Recent inspections of clementines from Morocco’s Berkane region at their US entry port of Philadelphia found live Medfly larvae, thus prompting an import ban on sweet oranges, tangerines, clementines and mandarins from the region.
And under the December 23 Federal Order suspending the imports, all shipments of such citrus from other parts of Morocco must be certified as not having passed through Berkane province at any point along the supply chain.
According to the US Animal and Plant Health Inspection Service (APHIS) order, any shipments that were currently on the water bound for the US from Berkane would be allowed to enter the US if they arrive at a port of entry north of 39 degrees latitude and east of 104 degrees longitude by January 6, pass cold treatment and show no pest risk upon inspection.
Prior to the order, tangerine, clementine, mandarin, and sweet orange fruit were authorised for importation into the US from all regions of Morocco, subject to an operational work plan requiring orchard and packinghouse registration, Medfly trapping, packinghouse inspections (including fruit cutting), lot identification, cold treatment and inspection upon arrival.
However, the December 14 detection by US Customs and Border Protection (CBP) of live Medfly on commercial consignments of clementines (Citrus reticulata) from the Berkane region has provoked a suspension to this system.

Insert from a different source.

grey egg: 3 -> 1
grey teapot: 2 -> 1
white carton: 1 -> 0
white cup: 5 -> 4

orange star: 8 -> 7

Medfly larvae (image: US Agricultural Research Service)
“This prohibition will remain until APHIS and Morocco’s national plant protection organization investigate and take necessary actions to mitigate the pest risk; this may include revision to the conditions for importation of tangerines, clementines, and mandarin fruit (Citrus reticulata) and sweet orange fruit from that region,” APHIS said.

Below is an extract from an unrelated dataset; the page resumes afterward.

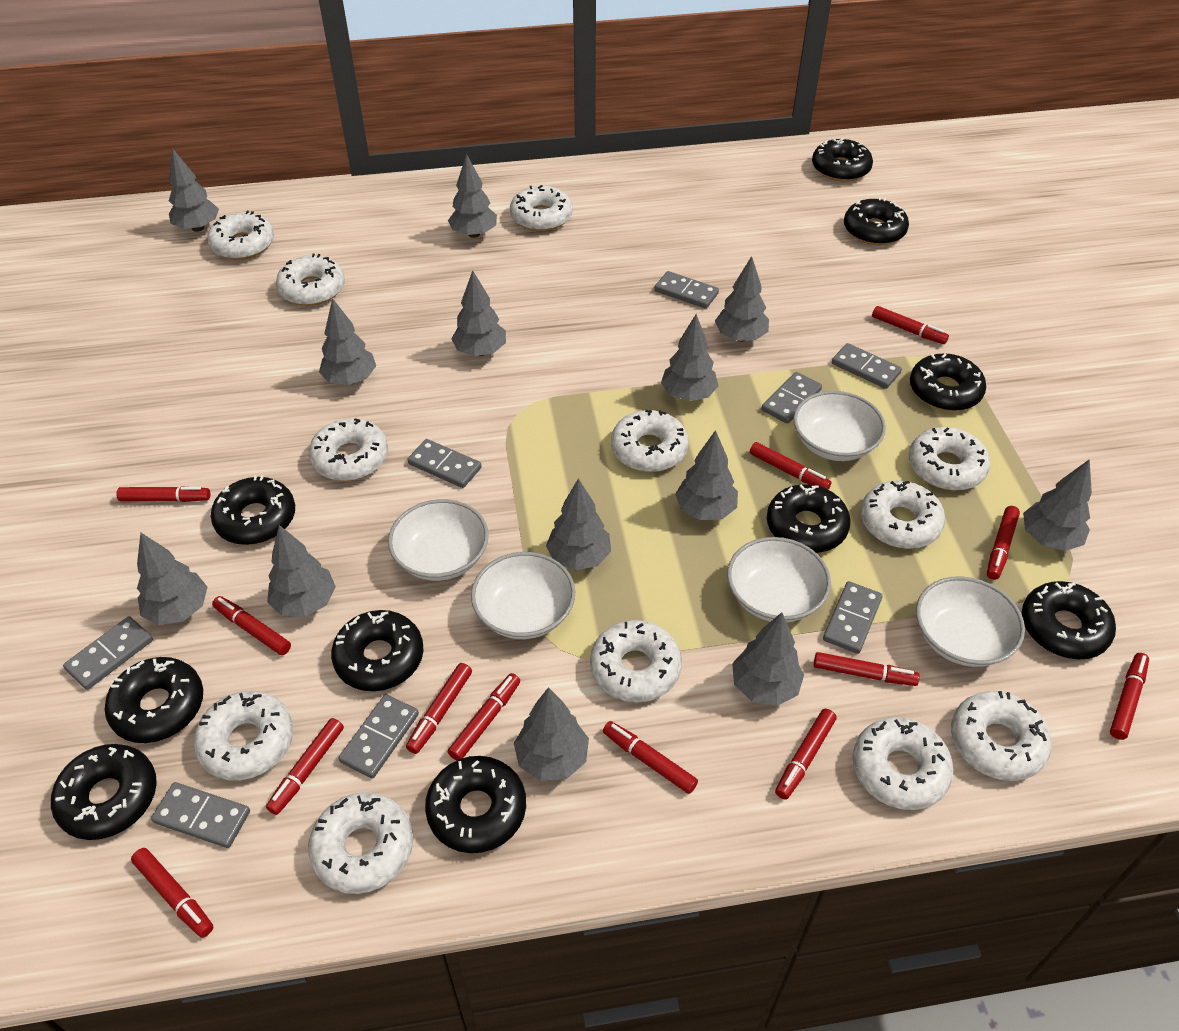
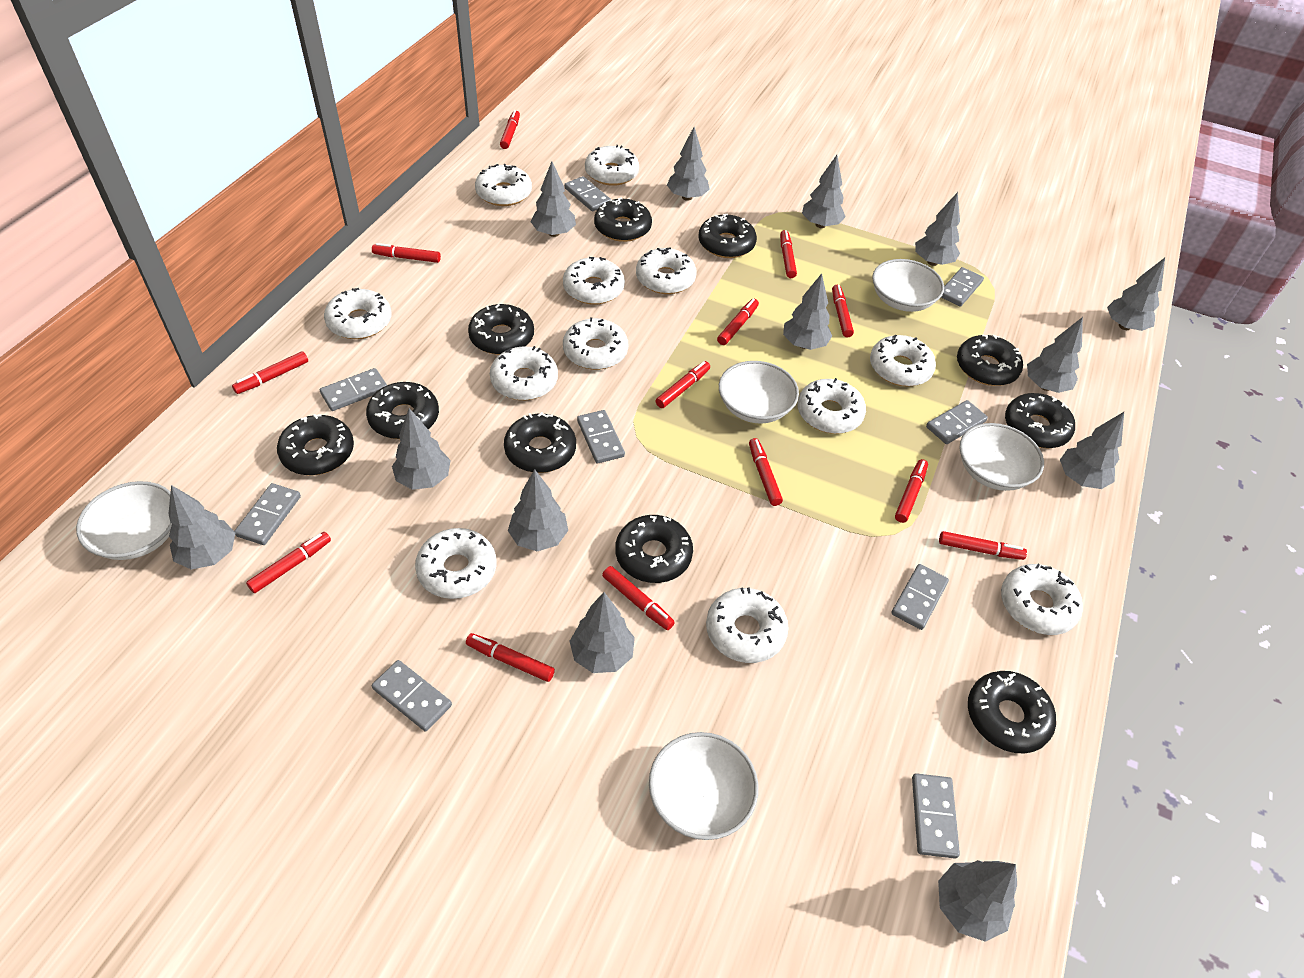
grey domino: 8 -> 9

It said the order aims to prevent the entry or introduction of the Medfly, a harmful plant pest, from Morocco into the US. Medfly is not known to be established in the US except in Hawaii and its introduction and establishment would pose a serious threat to US agriculture.
“It is a widespread tropical and subtropical species, ranging from South Mexico to Argentina, as well as throughout the Mediterranean, parts of Europe, and all of Africa. It is also established in Western Australia. It is estimated that the species would be able to establish populations in southern regions of the United States (Plant Hardiness Zones 9-11).”